## Page excerpt
I have given the new Genghis Tron album a few listens and am very impressed. I was initially cautious as the band had been banging on about being more melodic and, though that is fine in itself, I found the practicality of such a transformation detrimental to many bands who tried it. Not so much because those were bad albums per se, but because they sounded more like works in progress, with wanting to commit to a new sound while being careful not to alienate the existing fan-base. Neurosis, Isis, Dillinger: you know who you are.

As I lack a Hitchcockian penchant for suspense, I shall now mention that I needn’t have worried. There is more melody here, but it doesn’t come at the expense of either heaviness or quality. Indeed, this record is all about varying degrees of dynamics, rather than the binary quiet/loud, electro/grindcore that admittedly fit the intentionally cold-technological Dead Mountain Mouth; making that album actually seem rather limited, like Pantera’s Great Southern Trendkill did to Far Beyond Driven in 1996.

The album opens with a boldly chiming electronic melody, contrasting greatly with the almost apologetic electronic tones the band had used previously; while the effect is rather similar to the brash intro of ravesploitation warriors Captain Ahab’s excellent After the Rain My Heart Still Dreams set, the overall aesthetic is an almost innocent, Perrey-Kingsley/Plone one. See, not only are the band varying between rock melody and thrashiness, but between the dark grindcore grooves and sunny-(d)light synth tones. Exciting!

## Stored data

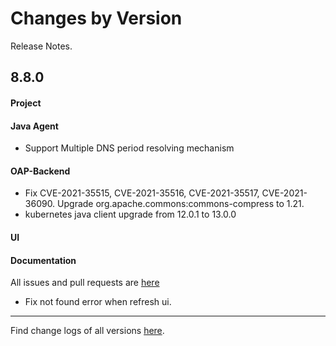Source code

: Changes by Version
==================
Release Notes.

8.8.0
------------------

#### Project

#### Java Agent

* Support Multiple DNS period resolving mechanism

#### OAP-Backend

* Fix CVE-2021-35515, CVE-2021-35516, CVE-2021-35517, CVE-2021-36090. Upgrade org.apache.commons:commons-compress to
  1.21.
* kubernetes java client upgrade from 12.0.1 to 13.0.0

#### UI

#### Documentation

All issues and pull requests are [here](https://github.com/apache/skywalking/milestone/96?closed=1)

* Fix not found error when refresh ui.
------------------
Find change logs of all versions [here](changes).
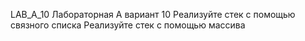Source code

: LAB_A_10
Лабораторная А вариант 10
Реализуйте стек с помощью связного списка
Реализуйте стек с помощью массива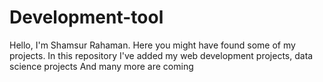 # Development-tool
Hello, I'm Shamsur Rahaman. Here you might have found some of my projects.
In this repository I've added my web development projects, data science projects 
And many more are coming
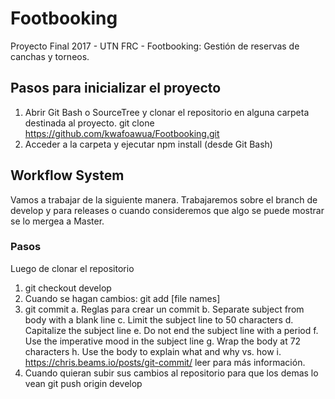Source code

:# Footbooking
Proyecto Final 2017 - UTN FRC - Footbooking: Gestión de reservas de canchas y torneos.

## Pasos para inicializar el proyecto
1. Abrir Git Bash o SourceTree y clonar el repositorio en alguna carpeta destinada al proyecto. git clone https://github.com/kwafoawua/Footbooking.git
2. Acceder a la carpeta y ejecutar npm install (desde Git Bash)

## Workflow System
Vamos a trabajar de la siguiente manera.
Trabajaremos sobre el branch de develop y para releases o cuando consideremos que algo se puede mostrar se lo mergea a Master.

### Pasos
Luego de clonar el repositorio
1. git checkout develop
2. Cuando se hagan cambios: git add [file names]
3. git commit
a. Reglas para crear un commit
b. Separate subject from body with a blank line
c. Limit the subject line to 50 characters
d. Capitalize the subject line
e. Do not end the subject line with a period
f. Use the imperative mood in the subject line
g. Wrap the body at 72 characters
h. Use the body to explain what and why vs. how
i. https://chris.beams.io/posts/git-commit/ leer para más información.
4. Cuando quieran subir sus cambios al repositorio para que los demas lo vean git push origin develop

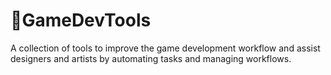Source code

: # 🔧GameDevTools
A collection of tools to improve the game development workflow and assist designers and artists by automating tasks and managing workflows.

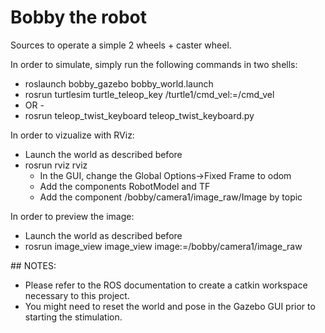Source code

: # Bobby the robot

Sources to operate a simple 2 wheels + caster wheel.

In order to simulate, simply run the following commands in two shells:
 - roslaunch bobby_gazebo bobby_world.launch
 - rosrun turtlesim turtle_teleop_key /turtle1/cmd_vel:=/cmd_vel
 - OR -
 - rosrun teleop_twist_keyboard teleop_twist_keyboard.py

In order to vizualize with RViz:
 - Launch the world as described before
 - rosrun rviz rviz
   - In the GUI, change the Global Options->Fixed Frame to odom
   - Add the components RobotModel and TF
   - Add the component /bobby/camera1/image_raw/Image by topic

In order to preview the image:
 - Launch the world as described before
 - rosrun image_view image_view image:=/bobby/camera1/image_raw


## NOTES:
 - Please refer to the ROS documentation to create a catkin workspace
 necessary to this project.
 - You might need to reset the world and pose in the Gazebo GUI prior
 to starting the stimulation.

## Exercise tasks
1) In the album review, what does the album open with?
2) Repeat the album review from "I have given" up to and including "who you are.".
The listing has no connection to the album review.

## Solutions per task
1) A boldly chiming electronic melody.

2)
I have given the new Genghis Tron album a few listens and am very impressed. I was initially cautious as the band had been banging on about being more melodic and, though that is fine in itself, I found the practicality of such a transformation detrimental to many bands who tried it. Not so much because those were bad albums per se, but because they sounded more like works in progress, with wanting to commit to a new sound while being careful not to alienate the existing fan-base. Neurosis, Isis, Dillinger: you know who you are.